388 Greenwich Street
New York, New York 10013
Ladies and Gentlemen:
     The undersigned, Kayne Anderson Energy Development Company, a Maryland corporation (the Company), KA Fund Advisors, LLC, a Delaware limited liability company (the Adviser) and Kayne Anderson Capital Advisors, L.P., a California limited partnership (KACALP) address you as underwriters and as the representatives (the Representatives) of each of the several underwriters named on Schedule I hereto (herein collectively called the Underwriters). The Company proposes to sell to the Underwriters [     ] shares of Common Stock, par value $0.001 per share (Common Stock) of the Company (said shares to be issued and sold by the Company being hereinafter called the Underwritten Securities). The Company also proposes to grant to the Underwriters an option to purchase up to [     ] additional shares of Common Stock to cover over-allotments (the Option Securities; the Option Securities, together with the Underwritten Securities, being hereinafter called the Securities). Unless otherwise stated, the term you as used herein means each of Citigroup Global Markets Inc. and UBS Securities LLC individually on its own behalf and on behalf of the other Underwriters. Certain terms used herein are defined in Section 20 hereof.
     As part of the offering contemplated by this Agreement, Citigroup Global Markets Inc. has agreed to reserve out of the Securities set forth opposite its name on Schedule I to this Agreement, up to 160,000 of the shares of Common Stock for sale to persons who are directors, officers or employees, or who are otherwise associated with the Company (collectively, Participants), as set forth in the Prospectus under the heading Underwriting (the Directed Share Program).
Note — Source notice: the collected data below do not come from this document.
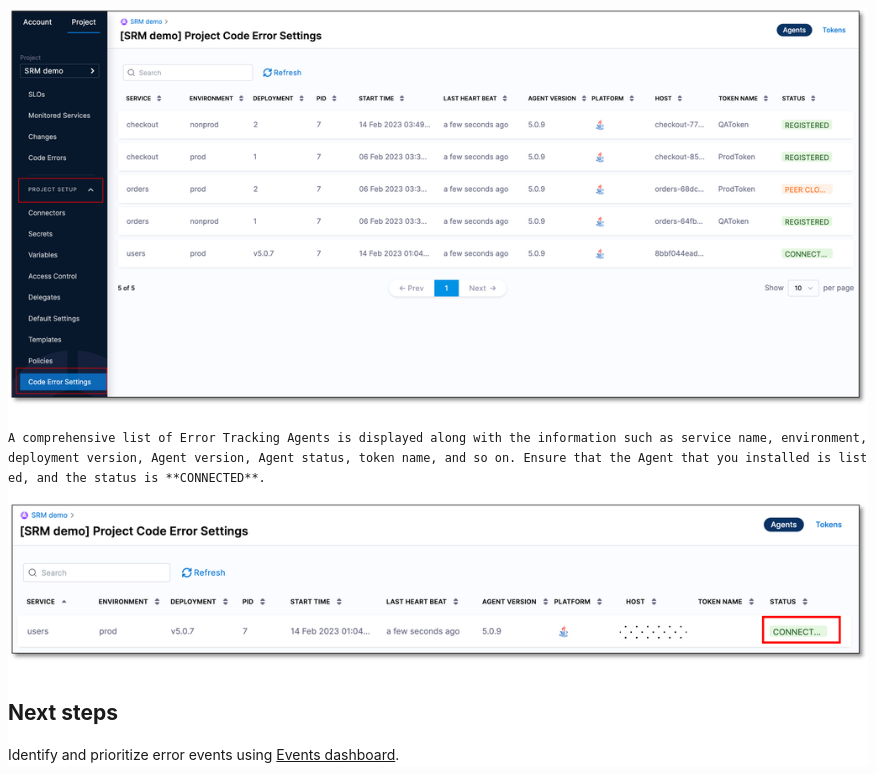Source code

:    ![Navigate to Agents list](./static/et-quickstart-verify-agent-navigate.png)
 
    A comprehensive list of Error Tracking Agents is displayed along with the information such as service name, environment, deployment version, Agent version, Agent status, token name, and so on. Ensure that the Agent that you installed is listed, and the status is **CONNECTED**.

   ![Verify agent connection](./static/et-quickstart-agent-connection-status.png)


## Next steps

Identify and prioritize error events using [Events dashboard](./cet-event-dashboard.md).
The Securities to be sold by Citigroup Global Markets Inc. pursuant to the Directed Share Program (the Directed Shares) will be sold by Citigroup Global Markets Inc. pursuant to this Agreement at the public offering price. Any Directed Shares not orally confirmed for purchase by any Participants by 7:30 A.M. New York City time on the business day following the date on

 


 

which this Agreement is executed will be offered to the public by Citigroup Global Markets Inc. as set forth in the Prospectus.
     The Company, KACALP and the Adviser wish to confirm as follows their agreements with you and the other several Underwriters on whose behalf you are acting in connection with the several purchases of the Securities by the Underwriters.
     The Company has entered into (i) an Investment Management Agreement with the Adviser, dated as of [      ], 2006; (ii) a Custody Agreement with The Custodial Trust Company dated as of [      ], 2006; (iii) a Transfer Agency Agreement with American Stock Transfer & Trust Company dated as of [      ], 2006; (iv) an Administration Agreement with Bear Stearns Funds Management Inc. dated as of [      ], 2006; (v) a Fund Accounting Agreement with Ultimus Fund Solutions, LLC dated as of [      ], 2006; and such agreements are herein referred to as the Advisory Agreement, the Custodian Agreement, the Transfer Agency Agreement, Administration Agreement, and Accounting Agreement, respectively. Collectively, the Advisory Agreement, the Custodian Agreement, the Transfer Agency Agreement, the Administration Agreement and the Accounting Agreement are herein referred to as the Company Agreements. In addition, the Company has adopted a dividend reinvestment plan (the Dividend Reinvestment Plan) pursuant to which the holders of Common Stock shall have their dividends automatically reinvested in additional Common Stock of the Company unless they elect to receive such dividends in cash.